That hasn’t stopped archeologists from looking for his ship, though, and this past year one group announced they were 90 percent sure they’d found it. Intersal Inc., a Florida-based marine research and recovery firm, used a magnetometer to scan the seafloor in Beaufort Inlet for anomalies caused by iron or steel. On November 21, 1996, the surveyors spotted something in 20 feet of water. The next day, the 278th anniversary of Blackbeard’s death (just five months after his escape, he was hunted down and decapitated by the British Navy, and his head was fixed to a bowsprit), underwater archeologist Richard Lawrence of the North Carolina Division of Archives and History dove down and had a look. There were anchors and cannons just sitting in a big pile at the bottom, he says.

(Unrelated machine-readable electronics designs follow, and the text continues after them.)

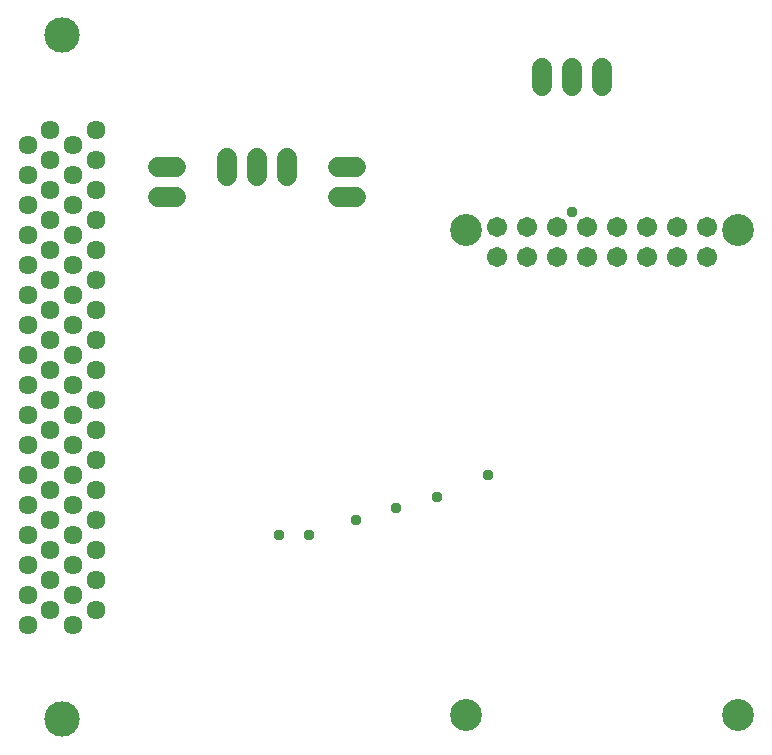
<source format=gbr>
G04 EAGLE Gerber RS-274X export*
G75*
%MOMM*%
%FSLAX34Y34*%
%LPD*%
%INSoldermask Bottom*%
%IPPOS*%
%AMOC8*
5,1,8,0,0,1.08239X$1,22.5*%
G01*
%ADD10C,1.711200*%
%ADD11C,2.703200*%
%ADD12C,1.611200*%
%ADD13C,3.003200*%
%ADD14C,1.727200*%
%ADD15C,0.959600*%


D10*
X419100Y444500D03*
X444500Y444500D03*
X469900Y444500D03*
X495300Y444500D03*
X520700Y444500D03*
X546100Y444500D03*
X571500Y444500D03*
X596900Y444500D03*
X596900Y419100D03*
X571500Y419100D03*
X546100Y419100D03*
X520700Y419100D03*
X495300Y419100D03*
X469900Y419100D03*
X444500Y419100D03*
X419100Y419100D03*
D11*
X623000Y441800D03*
X393000Y441800D03*
X623000Y31800D03*
X393000Y31800D03*
D12*
X60330Y107950D03*
X79430Y120650D03*
X60330Y133350D03*
X79430Y146050D03*
X60330Y158750D03*
X79430Y171450D03*
X60330Y184150D03*
X79430Y196850D03*
X60330Y209550D03*
X79430Y222250D03*
X60330Y234950D03*
X79430Y247650D03*
X60330Y260350D03*
X79430Y273050D03*
X60330Y285750D03*
X79430Y298450D03*
X60330Y311150D03*
X79430Y323850D03*
X60330Y336550D03*
X79430Y349250D03*
X60330Y361950D03*
X79430Y374650D03*
X60330Y387350D03*
X79430Y400050D03*
X60330Y412750D03*
X79430Y425450D03*
X60330Y438150D03*
X79430Y450850D03*
X60330Y463550D03*
X79430Y476250D03*
X60330Y488950D03*
X79430Y501650D03*
X60330Y514350D03*
X79430Y527050D03*
X22130Y107950D03*
X41230Y120650D03*
X22130Y133350D03*
X41230Y146050D03*
X22130Y158750D03*
X41230Y171450D03*
X22130Y184150D03*
X41230Y196850D03*
X22130Y209550D03*
X41230Y222250D03*
X22130Y234950D03*
X41230Y247650D03*
X22130Y260350D03*
X41230Y273050D03*
X22130Y285750D03*
X41230Y298450D03*
X22130Y311150D03*
X41230Y323850D03*
X22130Y336550D03*
X41230Y349250D03*
X22130Y361950D03*
X41230Y374650D03*
X22130Y387350D03*
X41230Y400050D03*
X22130Y412750D03*
X41230Y425450D03*
X22130Y438150D03*
X41230Y450850D03*
X22130Y463550D03*
X41230Y476250D03*
X22130Y488950D03*
X41230Y501650D03*
X22130Y514350D03*
X41230Y527050D03*
D13*
X50800Y607050D03*
X50800Y27950D03*
D14*
X457200Y563880D02*
X457200Y579120D01*
X482600Y579120D02*
X482600Y563880D01*
X508000Y563880D02*
X508000Y579120D01*
X190500Y502920D02*
X190500Y487680D01*
X215900Y487680D02*
X215900Y502920D01*
X241300Y502920D02*
X241300Y487680D01*
X284480Y495300D02*
X299720Y495300D01*
X299720Y469900D02*
X284480Y469900D01*
X147320Y469900D02*
X132080Y469900D01*
X132080Y495300D02*
X147320Y495300D01*
D15*
X482600Y457200D03*
X234950Y184150D03*
X260350Y184150D03*
X299720Y196850D03*
X334010Y207010D03*
X368300Y215900D03*
X411480Y234950D03*
M02*

</source>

In a series of dives in 1997, Lawrence and his colleagues salvaged a few artifacts, including the barrel of a blunderbuss—the eighteenth-century pirate’s equivalent of a sawed-off shotgun. A bronze bell bearing the date 1709 assured them that they were in the right time period, and a 24-pound cannonball that they had the right sort of ship: only a large one—the Queen Anne’s Revenge was 103 feet long, had three masts, and carried 150 pirates—could handle guns that big. How much of the ship itself remains is still in doubt. Lawrence thinks he spotted a couple of the ships’ ribs, but we really need to follow them out to see if the bottom hull is still intact, he says. My guess is that we will find a good bit of it still there.